Following unsuccessful negotiations between the parties over Nevada Power's Section 9 claim, Beaver Creek filed this diversity action in the District of Utah in October 1987. In an amended complaint Beaver Creek sought, in part, a ruling by a declaratory judgment that Nevada Power was not entitled to relief under the Equity Clause. I R.Doc. 86.

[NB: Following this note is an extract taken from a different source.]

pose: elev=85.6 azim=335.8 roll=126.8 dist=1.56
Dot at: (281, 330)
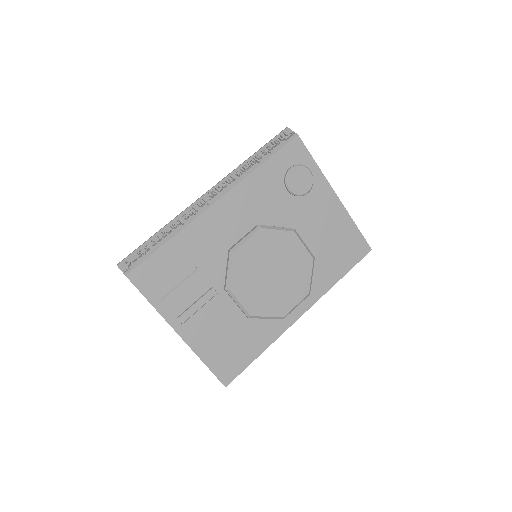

In an unpublished Memorandum Decision and Order the district court decided that summary judgment interpreting the agreement was appropriate because the contract language was unambiguous as a matter of law. Without considering extrinsic evidence, the district court interpreted the Equity Clause as encompassing two categories of inequity claims: "one based on defects or omissions in the Agreement and one based upon supervening conditions, circumstances or events." III R.Doc. 141, at 8. The court concluded that Nevada Power had not presented valid claims within either category. The district court then entered final judgment in favor of Beaver Creek. Id. Doc. 163.2

We review a district court's ruling on a motion for summary judgment de novo, applying the same standard that the district judge used. Osgood v. State Farm Mut. Auto Ins. Co., 848 F.2d 141, 143 (10th Cir.1988). On summary judgment, we view all proffered summary judgment materials in the light most favorable to the non-moving party. Id. Summary judgment is proper only if the moving party has shown that there are no genuine issues of material fact and that it is entitled to judgment as a matter of law. Fed.R.Civ.P. 56(c).

II

Nevada Power contends that summary judgment was improper because it proffered extrinsic evidence of the parties' intent that created genuine issues of material fact over the meaning of the contract language. However, under the general rules of contract interpretation that Utah follows, a court must attempt to determine the intended meaning of a contract from the plain language of the instrument before considering extrinsic evidence about the parties' intended meaning. See, e.g., Plateau Mining Co. v. Utah Div. of State Lands & Forestry, 802 P.2d 720, 725 (Utah 1990); Utah Valley Bank v. Tanner, 636 P.2d 1060, 1061-62 (Utah 1981). If the meaning of a contract is clear and unambiguous, extrinsic evidence generally is not admissible to explain the parties' intent. E.g., Faulkner v. Farnsworth, 665 P.2d 1292, 1293 (Utah 1983). Thus, we must address first the district court's ruling that the contract language was unambiguous as a matter of law. See, e.g., Gomez v. American Elec. Power Serv.